Thursday, March 06, 2008

They Do Need Those Stinkin' Badges

One of the oldest clichés in journalism is interviewing a taxi driver to find out what the man on the street thinks. The radio show Marketplace Morning Report has been running stories from Egypt all week. Here is one in which the reporter interviews Khaled Al Khamissi, who has a forthcoming book about what you can learn about life in Cairo from its taxi drivers. This excerpt struck me as particularly telling about the costs of big, intrusive government:

Khaled Al Khamissi: Many people speak about oppression in terms of political oppression. But what we suffer here in Egypt, it is the economical oppression. Egypt has a potential, and this potential is gone 100 percent.

Jagow: One hundred percent. That sounds pretty hopeless.

Al Khamissi: Yes. I think we are in a hopeless situation, and the people has to work 20 hours a day to survive.

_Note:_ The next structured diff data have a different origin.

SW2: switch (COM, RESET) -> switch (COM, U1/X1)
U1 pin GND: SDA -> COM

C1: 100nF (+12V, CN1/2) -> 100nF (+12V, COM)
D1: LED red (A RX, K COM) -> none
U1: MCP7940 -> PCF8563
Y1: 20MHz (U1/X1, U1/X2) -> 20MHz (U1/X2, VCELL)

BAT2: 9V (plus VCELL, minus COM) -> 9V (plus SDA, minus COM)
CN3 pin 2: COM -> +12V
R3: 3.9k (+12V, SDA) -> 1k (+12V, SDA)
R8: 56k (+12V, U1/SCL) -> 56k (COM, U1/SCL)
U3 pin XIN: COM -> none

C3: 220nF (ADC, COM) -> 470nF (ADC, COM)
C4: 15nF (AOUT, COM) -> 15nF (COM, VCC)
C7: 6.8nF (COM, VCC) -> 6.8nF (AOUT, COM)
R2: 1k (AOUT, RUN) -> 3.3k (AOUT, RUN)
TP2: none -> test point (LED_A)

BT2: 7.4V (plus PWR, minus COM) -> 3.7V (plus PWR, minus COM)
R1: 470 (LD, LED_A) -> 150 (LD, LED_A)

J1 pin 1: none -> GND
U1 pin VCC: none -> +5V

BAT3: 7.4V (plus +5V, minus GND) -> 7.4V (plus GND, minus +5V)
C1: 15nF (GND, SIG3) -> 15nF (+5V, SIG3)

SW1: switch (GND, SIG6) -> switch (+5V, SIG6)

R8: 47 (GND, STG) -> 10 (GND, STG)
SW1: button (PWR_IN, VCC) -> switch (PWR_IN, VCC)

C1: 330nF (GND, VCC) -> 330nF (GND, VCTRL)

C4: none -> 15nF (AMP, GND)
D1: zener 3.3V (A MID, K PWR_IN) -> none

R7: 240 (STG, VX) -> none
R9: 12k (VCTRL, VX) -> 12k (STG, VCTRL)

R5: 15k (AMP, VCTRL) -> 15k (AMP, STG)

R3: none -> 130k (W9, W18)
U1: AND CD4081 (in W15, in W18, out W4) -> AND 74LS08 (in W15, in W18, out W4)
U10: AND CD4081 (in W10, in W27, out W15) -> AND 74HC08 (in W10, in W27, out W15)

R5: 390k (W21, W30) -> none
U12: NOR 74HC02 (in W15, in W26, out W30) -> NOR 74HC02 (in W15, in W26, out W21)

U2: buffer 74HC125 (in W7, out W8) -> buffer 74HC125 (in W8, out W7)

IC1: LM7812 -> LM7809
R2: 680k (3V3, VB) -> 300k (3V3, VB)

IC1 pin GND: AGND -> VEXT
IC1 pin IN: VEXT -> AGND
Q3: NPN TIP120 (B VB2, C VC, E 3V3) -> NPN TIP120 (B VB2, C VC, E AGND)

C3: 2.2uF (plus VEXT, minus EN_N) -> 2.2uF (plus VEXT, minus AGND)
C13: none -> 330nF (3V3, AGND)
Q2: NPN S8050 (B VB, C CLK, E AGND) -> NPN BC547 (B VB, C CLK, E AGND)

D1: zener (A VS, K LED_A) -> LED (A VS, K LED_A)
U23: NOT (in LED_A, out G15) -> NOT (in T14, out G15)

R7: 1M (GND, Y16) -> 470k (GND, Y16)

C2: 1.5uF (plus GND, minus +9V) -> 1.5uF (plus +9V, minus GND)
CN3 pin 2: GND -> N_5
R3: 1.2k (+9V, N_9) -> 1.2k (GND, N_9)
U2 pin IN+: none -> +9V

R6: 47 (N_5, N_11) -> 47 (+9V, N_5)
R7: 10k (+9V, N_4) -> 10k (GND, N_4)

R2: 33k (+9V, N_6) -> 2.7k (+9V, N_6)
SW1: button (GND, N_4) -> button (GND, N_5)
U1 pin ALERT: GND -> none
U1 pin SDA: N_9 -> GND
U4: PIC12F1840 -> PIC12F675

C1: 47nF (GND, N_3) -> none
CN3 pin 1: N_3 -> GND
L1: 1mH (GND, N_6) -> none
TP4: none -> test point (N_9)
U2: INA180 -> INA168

Jagow: Khaled, can you give me a story, one that stands out to you, that might represent the book?

Al Khamissi: I can tell you one story. It's about a taxi driver. He told me that a police officer, after one hour in the taxi, he ask him, "Give me your ID." And he knew that he wants money. And then he gave him 5 pounds. And the officer told him, "This is not enough." He gave him 10 pounds. And these 10 pounds are the only this taxi driver has in five or six hours' work.

If the officer had stuck his gun in the driver’s face and demanded 10 pounds straight up, we would call it armed robbery. I am hard-pressed to see the difference.